This had been a year ago; and Amos was sure that Foley’s gratitude would take the form of a clamor for revenge. Mrs. Foley dated their present prosperity entirely from that day; she had superadded a personal attachment to an impersonal gratitude; she sold Miss Clark eggs, and little Mamie had the reversion of the usurer’s shoes. Amos sighed. “Well, I can’t blame ’em,” he muttered. From that day had dated his own closer acquaintance.
He now occasionally paid a visit at the old gentlewoman’s home. Once she asked him to tea. And Raker went about for days in a broad grin at the image of Amos, who, indeed, made a very careful toilet with his new blue sack-coat, white duck trousers, and tan-colored shoes. He told Raker that he had had a delightful supper. Mrs. O’Shea, the char-woman, was without at the kitchen stove, and little Mamie Foley brought in the hot waffles and jam. Esquire Clark showed his gifts by vaulting over the grape-arbor, trying to enter through the wire screen, bent on joining the company, and the Colonel wept audibly outside, until Amos begged for their admission. Safely on their respective seats, their behavior, in general, was beyond criticism. Only once the Colonel, feeling that the frying chicken was unconscionably long in coming his way, gave a low howl of irrepressible feeling; and Esquire Clark (no doubt from sympathy) leaped after Mamie and the dish.
“’Squire, I’m ashamed of you!” cried Miss Clark; “Archie, you know better!” Amos paid no visible attention to the change of name; but she must have noticed her own slip, for she said: “I never told you the Colonel’s whole name, did I? It’s Colonel Archibald Cary. I’d like you never to mention it, though. And ’Squire Clark is named after an uncle of mine who raised me, for my parents died when I was a little girl. Clark Byng was his name, and I called the cat by the first part of it.”
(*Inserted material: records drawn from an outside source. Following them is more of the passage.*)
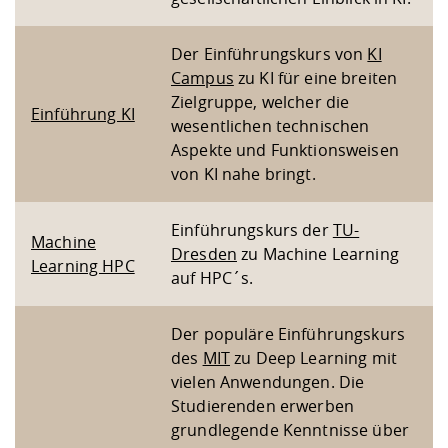
Kompetenz
Career Service
Angebote für
Chancengleichhe
Informatik/Math
Unternehmen
Vorbereitung auf
Studien- und
Studieren in be
Forschungszent
FIS -
Prototyping und
Kontakt & Berat
Gremien und Ver
Studiengangentw
Formulare und 
Der Einführungskurs von
KI
Prüfungsordnun
Lebenslagen ode
Lehren, Forsche
Forschungsinfor
Campus
zu KI für eine breiten
Kontakt und Anfahrt
Hochschulgesund
Landbau/Umwelt
Beschaffungsvor
Weiterbilden im 
Zielgruppe, welcher die
Checkliste zum S
Gründung und St
Einführung KI
wesentlichen technischen
Studienbegleitu
Beratungsangebo
Wissenschaftlich
Qualitätssicherung
Aspekte und Funktionsweisen
Klimaschutz & Na
Maschinenbau
und Physik
Studentenwerk 
Formulare und 
von KI nahe bringt.
Kooperationen u
Förderverein
Wirtschaftswisse
Digitales Lernen 
Angebote der Age
Internationale T
Einführungskurs der
TU-
Machine
Arbeit
Dresden
zu Machine Learning
Learning HPC
auf HPC´s.
Qualifizierungsa
Fremdsprachen
Der populäre Einführungskurs
des
MIT
zu Deep Learning mit
Jobs, Praktika, D
vielen Anwendungen. Die
Studierenden erwerben
grundlegende Kenntnisse über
Amos did not know whether interest would be considered impertinent, so he contented himself with remarking that they were “both pretty names.”
“Uncle was a good man,” said Miss Clark. “He was only five feet four in height, but very fond of muscular games, and a great admirer of tall men. Colonel Cary was six feet two. I reckon that’s about your height?”
“Exactly, ma’am,” said Amos.
She sighed slightly; then turned the conversation to Amos’s own affairs.
An instinct of delicacy kept him from ever questioning her, and she vouchsafed him no information. Once she asked him to come and see her when he wanted anything that she could give him. “I’m at home to you every day, except the third of the month,” said she. On reflection Amos remembered that it was on the third that he had paid his first visit to Miss Clark.
“Well, ma,” he remarked, walking up and down in front of his mother’s portrait in his office, as his habit was, “it is a queer case, ain’t it? But I’m not employed to run the poor old lady to cover, and I sha’n’t let any one else if I can help it.”